Environmental compatibility: The corrosion products of zinc are relatively non-toxic and easy to handle, with minimal
cumulative impact in marine environments.
Challenges and ongoing evolution
Zinc cathode technology is not without challenges:
Chargeability issues: In aqueous batteries, zinc anodes are prone to dendrite formation (causing short circuits) and hydrogen
evolution reactions (reducing efficiency) during cycling, limiting their widespread application in high-performance rechargeable
batteries. Research into new electrolytes (such as weakly acidic, high-salt concentration, gel/solid-state electrolytes), electrode
structure optimization (such as three-dimensional current collectors, surface modification), and additives is currently a
hotspot for overcoming these bottlenecks.
Corrosion rate control: In sacrificial anode applications, precise design of anode composition (e.g., adding aluminum or
cadmium to optimize performance), shape, size, and distribution is required to ensure uniform protective effects and a
service life matching the protected object's requirements.

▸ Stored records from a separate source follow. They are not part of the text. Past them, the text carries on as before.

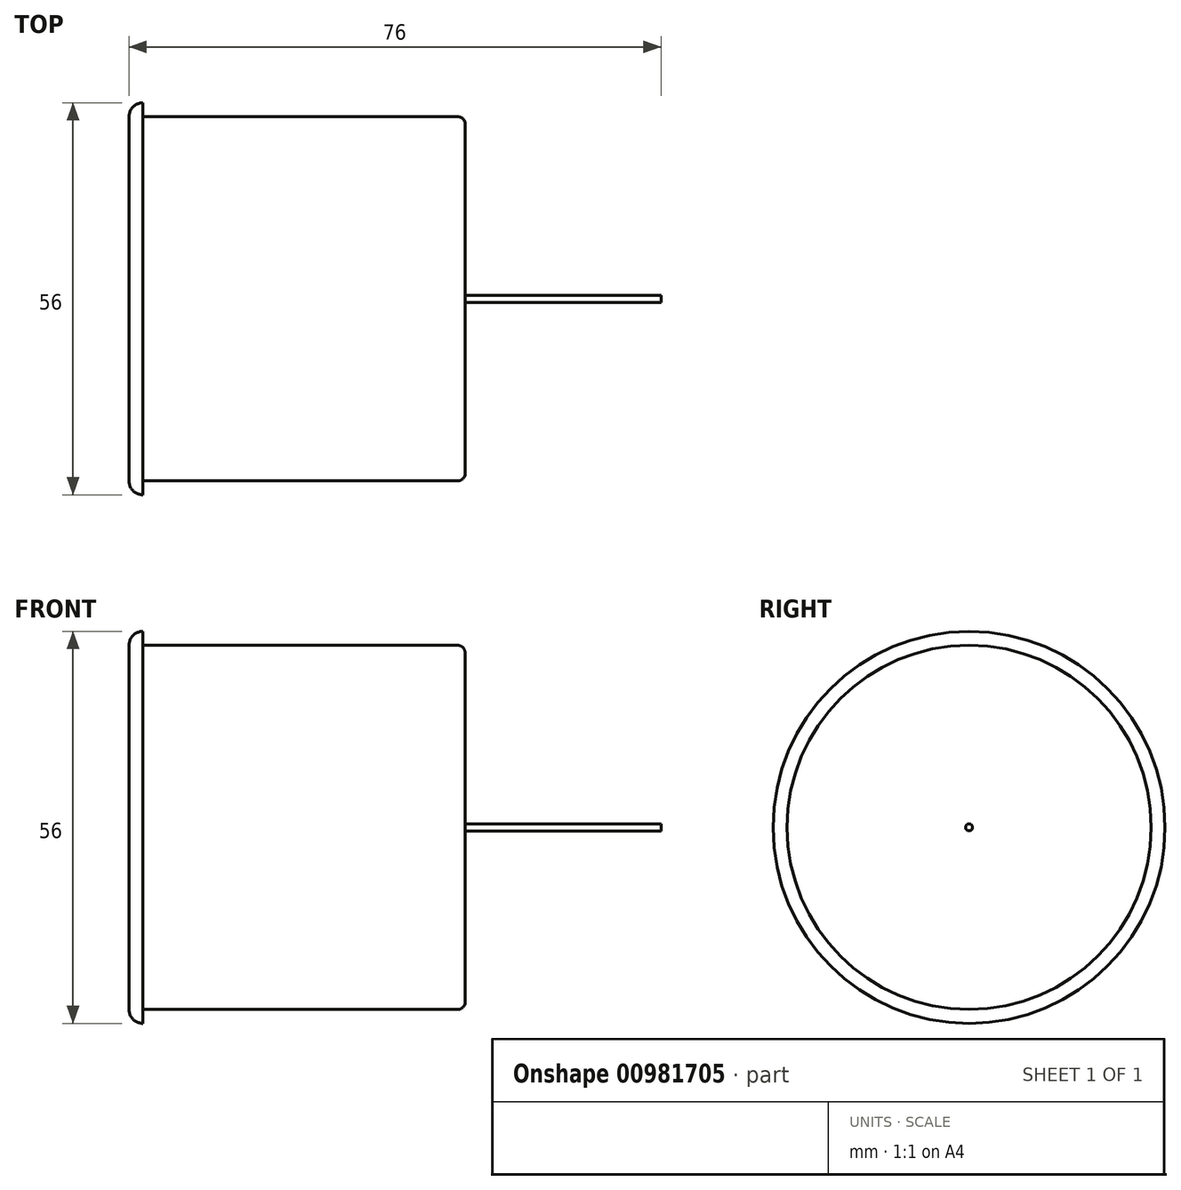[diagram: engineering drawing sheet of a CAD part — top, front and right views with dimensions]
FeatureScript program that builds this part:
annotation { "Feature Type Name" : "Feature", "Feature Type Description" : "" }
export const myFeature = defineFeature(function(context is Context, id is Id, definition is map)
    precondition{}
    {
        {
            var Q0;
            Q0=qCreatedBy(makeId("Front.planeOp"),FACE);
            var sketch = newSketch(context, id + "F0", { "sketchPlane" : qUnion([Q0])});
            skLineSegment(sketch, "E0", {"start": v(-99.2, 0) * mm, "end": v(46.93, 0) * mm, "construction": true});
            skLineSegment(sketch, "E1", {"start": v(-0.07, 26) * mm, "end": v(-0.07, 0) * mm});
            skArc(sketch, "E2", {"start": v(-0.07, 26) * mm, "mid": v(0.52, 27.41) * mm, "end": v(1.93, 28) * mm});
            skLineSegment(sketch, "E3", {"start": v(1.93, 28) * mm, "end": v(1.93, 0) * mm});
            skLineSegment(sketch, "E4", {"start": v(1.93, 0) * mm, "end": v(-0.07, 0) * mm});
            skLineSegment(sketch, "E5.bottom", {"start": v(1.93, 26) * mm, "end": v(46.93, 26) * mm});
            skLineSegment(sketch, "E5.top", {"start": v(1.93, 0) * mm, "end": v(47.93, 0) * mm});
            skLineSegment(sketch, "E5.left", {"start": v(1.93, 26) * mm, "end": v(1.93, 0) * mm});
            skLineSegment(sketch, "E5.right", {"start": v(47.93, 25) * mm, "end": v(47.93, 1) * mm});
            skPoint(sketch, "E6.visualSharp", {"position": v(47.93, 26) * mm});
            skArc(sketch, "E6.filletArc", {"start": v(47.93, 25) * mm, "mid": v(47.64, 25.7) * mm, "end": v(46.93, 26) * mm});
            skArc(sketch, "E7.filletArc", {"start": v(46.93, 0) * mm, "mid": v(47.64, 0.3) * mm, "end": v(47.93, 1) * mm});
            skSolve(sketch);
        }
        {
            var Q0;
            Q0 = qSketchRegion(id + "F0", true);
            var Q1;
            Q1=sQuery(id+"F0.wireOp",EDGE,"E0");
            revolve(context, id + "F1", {"surfaceOperationType" : NewSurfaceOperationType.NEW, "entities" : qUnion([Q0]), "axis" : qUnion([Q1]), "revolveType" : RevolveType.FULL});
        }
        {
            var Q0;
            Q0=qCreatedBy(makeId("Right.planeOp"),FACE);
            var sketch = newSketch(context, id + "F2", { "sketchPlane" : qUnion([Q0])});
            skCircle(sketch, "E8", {"center": v(0, 0) * mm, "radius": 1 * mm});
            skSolve(sketch);
        }
        {
            var Q0;
            Q0 = qSketchRegion(id + "F2", true);
            extrude(context, id + "F3", {"entities" : qUnion([Q0]), "operationType" : NewBodyOperationType.ADD, "depth" : (73 - 45) * mm, "offsetDistance" : 25 * mm});
        }
        {
            var Q0;
            Q0=qCreatedBy(makeId("Front.planeOp"),FACE);
            var sketch = newSketch(context, id + "F4", { "sketchPlane" : qUnion([Q0])});
            skLineSegment(sketch, "E9.bottom", {"start": v(47.93, 0) * mm, "end": v(75.93, 0) * mm});
            skLineSegment(sketch, "E9.top", {"start": v(47.93, 0.5) * mm, "end": v(75.93, 0.5) * mm});
            skLineSegment(sketch, "E9.left", {"start": v(47.93, 0) * mm, "end": v(47.93, 0.5) * mm});
            skLineSegment(sketch, "E9.right", {"start": v(75.93, 0) * mm, "end": v(75.93, 0.5) * mm});
            skSolve(sketch);
        }
        {
            var Q0;
            Q0 = qSketchRegion(id + "F4", true);
            var Q1;
            Q1=sQuery(id+"F0.wireOp",EDGE,"E0");
            revolve(context, id + "F5", {"operationType" : NewBodyOperationType.ADD, "surfaceOperationType" : NewSurfaceOperationType.NEW, "entities" : qUnion([Q0]), "axis" : qUnion([Q1]), "revolveType" : RevolveType.FULL});
        }
    });
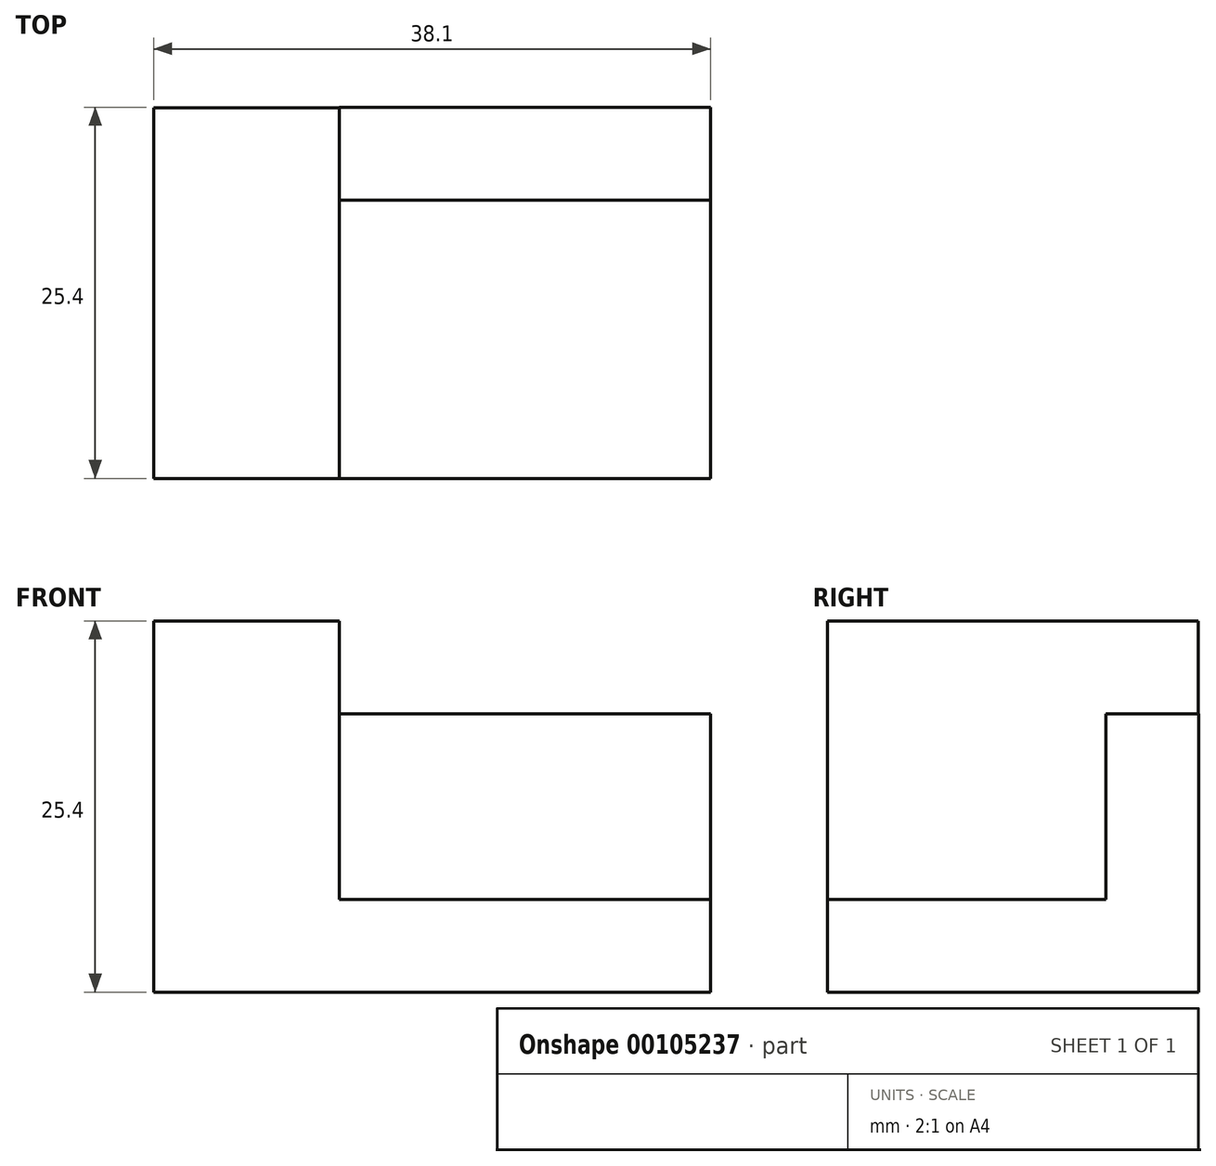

The development of high-purity zinc and specific alloys has
enhanced performance stability.
Efficiency improvement: Continuous optimization is ongoing for both battery charge/discharge efficiency and sacrificial
anode current efficiency, aiming to reduce side reactions and maximize material utilization.
Bright prospects for the future
The future of zinc cathode technology is full of opportunities:
A Rising Star in Large-Scale Energy Storage: Zinc-ion batteries and zinc-based flow batteries based on aqueous electrolytes,
with their inherent safety, low cost, and environmental friendliness, demonstrate significant potential in large-scale grid
energy storage and renewable energy grid integration and peak shaving, serving as an important complement to
lithium-ion battery technology.
Support for Flexible/Wearable Electronics: Flexible zinc-based batteries (such as zinc-manganese dioxide and zinc-air) are
highly suitable for powering emerging wearable devices, electronic skin, and implantable medical devices due to their
safety and deformability.
Foundation for marine engineering and infrastructure: As global demands for marine resource development and
infrastructure durability continue to rise, the demand for high-performance, long-life zinc alloy sacrificial anodes will
grow steadily. The integration of protective design with intelligent monitoring will further enhance protective efficacy.
A key component of the circular economy: Zinc's high recycling rate (far exceeding that of lithium) is a significant
advantage. With the continuous advancement of recycling technologies (such as advanced hydrometallurgy), the
closed-loop recycling of zinc cathode materials in battery and protective applications will become more mature,
significantly reducing resource consumption and environmental impact, perfectly aligning with the principles
of the circular economy.
Zinc cathodes, whether used as battery anodes to release energy or as sacrificial anodes to protect steel, leverage
their unique attributes of safety, reliability, cost-effectiveness, and environmental friendliness to play an irreplaceable
role in the two critical fields of energy storage and metal protection. In the face of technical challenges, ongoing
research and development innovations are continuously expanding their performance boundaries and application
scenarios. In the global trend toward green and sustainable development, zinc cathode technology, with its resource
endowments and ecological advantages, is poised to embrace broader development opportunities, continuing to
contribute core value to the construction of a safe, efficient, and environmentally friendly future.